Exercise brief:
Go over the listing below line by line and tally those containing "exposición". Give only the tally.

Supplied records:

------

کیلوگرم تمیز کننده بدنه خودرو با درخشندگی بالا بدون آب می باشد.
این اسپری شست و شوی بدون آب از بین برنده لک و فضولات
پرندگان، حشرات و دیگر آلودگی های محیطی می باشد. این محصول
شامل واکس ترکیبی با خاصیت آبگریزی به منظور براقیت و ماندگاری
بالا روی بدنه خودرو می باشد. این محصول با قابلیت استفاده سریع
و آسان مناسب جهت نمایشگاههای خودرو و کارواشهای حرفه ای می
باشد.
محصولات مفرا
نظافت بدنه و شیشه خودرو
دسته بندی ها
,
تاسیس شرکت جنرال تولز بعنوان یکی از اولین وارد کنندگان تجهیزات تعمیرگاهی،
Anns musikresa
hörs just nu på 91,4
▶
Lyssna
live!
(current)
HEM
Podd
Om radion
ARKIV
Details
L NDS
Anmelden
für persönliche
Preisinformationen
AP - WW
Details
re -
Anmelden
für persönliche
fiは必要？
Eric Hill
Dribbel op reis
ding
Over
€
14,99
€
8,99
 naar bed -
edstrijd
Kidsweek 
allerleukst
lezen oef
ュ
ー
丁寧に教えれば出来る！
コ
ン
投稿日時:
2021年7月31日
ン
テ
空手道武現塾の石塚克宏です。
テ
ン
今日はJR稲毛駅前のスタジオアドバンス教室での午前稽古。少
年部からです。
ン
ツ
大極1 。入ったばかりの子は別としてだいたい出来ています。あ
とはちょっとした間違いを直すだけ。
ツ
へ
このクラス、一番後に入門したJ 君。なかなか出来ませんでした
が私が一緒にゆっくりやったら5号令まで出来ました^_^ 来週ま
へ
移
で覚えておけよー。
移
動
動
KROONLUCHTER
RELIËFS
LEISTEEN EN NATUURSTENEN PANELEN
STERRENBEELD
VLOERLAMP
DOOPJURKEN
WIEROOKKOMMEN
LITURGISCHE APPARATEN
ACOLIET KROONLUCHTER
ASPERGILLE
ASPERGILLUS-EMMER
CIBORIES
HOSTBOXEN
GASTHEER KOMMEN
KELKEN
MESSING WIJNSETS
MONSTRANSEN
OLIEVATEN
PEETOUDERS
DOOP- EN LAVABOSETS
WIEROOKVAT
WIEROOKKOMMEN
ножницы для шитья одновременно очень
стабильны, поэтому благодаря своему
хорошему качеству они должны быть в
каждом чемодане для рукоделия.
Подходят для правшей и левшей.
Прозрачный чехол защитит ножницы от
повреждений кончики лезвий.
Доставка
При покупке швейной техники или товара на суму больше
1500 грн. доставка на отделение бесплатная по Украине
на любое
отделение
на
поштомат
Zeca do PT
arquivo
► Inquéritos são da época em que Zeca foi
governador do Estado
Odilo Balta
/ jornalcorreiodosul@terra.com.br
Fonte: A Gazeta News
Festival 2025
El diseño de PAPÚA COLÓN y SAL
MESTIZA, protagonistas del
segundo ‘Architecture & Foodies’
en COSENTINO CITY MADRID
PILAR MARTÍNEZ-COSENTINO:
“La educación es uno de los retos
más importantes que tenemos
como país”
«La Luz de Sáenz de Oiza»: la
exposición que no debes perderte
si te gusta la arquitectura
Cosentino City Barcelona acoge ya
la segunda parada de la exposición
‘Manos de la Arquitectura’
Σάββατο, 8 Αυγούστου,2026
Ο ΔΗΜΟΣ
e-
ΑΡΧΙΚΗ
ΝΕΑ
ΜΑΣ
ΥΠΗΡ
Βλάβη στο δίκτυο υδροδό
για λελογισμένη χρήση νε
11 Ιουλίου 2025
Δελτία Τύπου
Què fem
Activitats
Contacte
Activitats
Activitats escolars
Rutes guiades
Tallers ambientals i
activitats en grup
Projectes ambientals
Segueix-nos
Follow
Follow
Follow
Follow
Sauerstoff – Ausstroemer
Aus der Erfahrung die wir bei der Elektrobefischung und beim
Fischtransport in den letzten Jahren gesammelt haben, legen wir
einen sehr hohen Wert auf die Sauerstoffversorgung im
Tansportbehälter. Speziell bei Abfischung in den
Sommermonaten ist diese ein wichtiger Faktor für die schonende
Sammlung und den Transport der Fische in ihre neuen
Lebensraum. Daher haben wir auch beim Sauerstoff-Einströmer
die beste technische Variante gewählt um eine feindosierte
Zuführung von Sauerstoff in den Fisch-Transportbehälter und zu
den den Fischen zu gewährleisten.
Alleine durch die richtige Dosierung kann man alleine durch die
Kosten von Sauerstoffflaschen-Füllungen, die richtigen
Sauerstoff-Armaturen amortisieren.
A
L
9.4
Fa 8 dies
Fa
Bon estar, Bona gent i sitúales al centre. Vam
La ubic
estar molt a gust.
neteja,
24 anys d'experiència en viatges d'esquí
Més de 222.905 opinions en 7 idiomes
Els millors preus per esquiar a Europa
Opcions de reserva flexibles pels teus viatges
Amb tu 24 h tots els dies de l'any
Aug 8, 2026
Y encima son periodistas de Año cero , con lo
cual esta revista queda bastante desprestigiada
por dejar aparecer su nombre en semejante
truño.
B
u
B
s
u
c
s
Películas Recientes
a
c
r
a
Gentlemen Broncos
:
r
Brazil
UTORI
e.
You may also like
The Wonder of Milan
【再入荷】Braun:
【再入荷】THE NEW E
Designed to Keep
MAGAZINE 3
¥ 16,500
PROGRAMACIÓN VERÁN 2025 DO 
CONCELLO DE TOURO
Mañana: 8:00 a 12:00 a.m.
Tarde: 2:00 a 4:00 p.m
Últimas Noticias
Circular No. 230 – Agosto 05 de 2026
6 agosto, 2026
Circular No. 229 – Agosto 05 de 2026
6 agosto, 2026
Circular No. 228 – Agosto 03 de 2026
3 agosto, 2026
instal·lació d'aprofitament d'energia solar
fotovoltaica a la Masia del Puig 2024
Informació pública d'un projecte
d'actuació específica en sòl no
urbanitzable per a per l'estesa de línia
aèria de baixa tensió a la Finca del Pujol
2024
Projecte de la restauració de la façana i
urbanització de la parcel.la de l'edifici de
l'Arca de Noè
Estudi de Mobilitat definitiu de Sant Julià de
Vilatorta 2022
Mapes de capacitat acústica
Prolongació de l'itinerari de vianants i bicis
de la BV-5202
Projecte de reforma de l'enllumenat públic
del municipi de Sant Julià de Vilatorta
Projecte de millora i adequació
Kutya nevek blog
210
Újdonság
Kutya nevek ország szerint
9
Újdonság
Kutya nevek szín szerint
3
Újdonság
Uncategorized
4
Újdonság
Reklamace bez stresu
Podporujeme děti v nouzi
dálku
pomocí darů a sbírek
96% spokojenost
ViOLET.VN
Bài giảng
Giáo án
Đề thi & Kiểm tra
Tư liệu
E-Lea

------

Exercise response:
2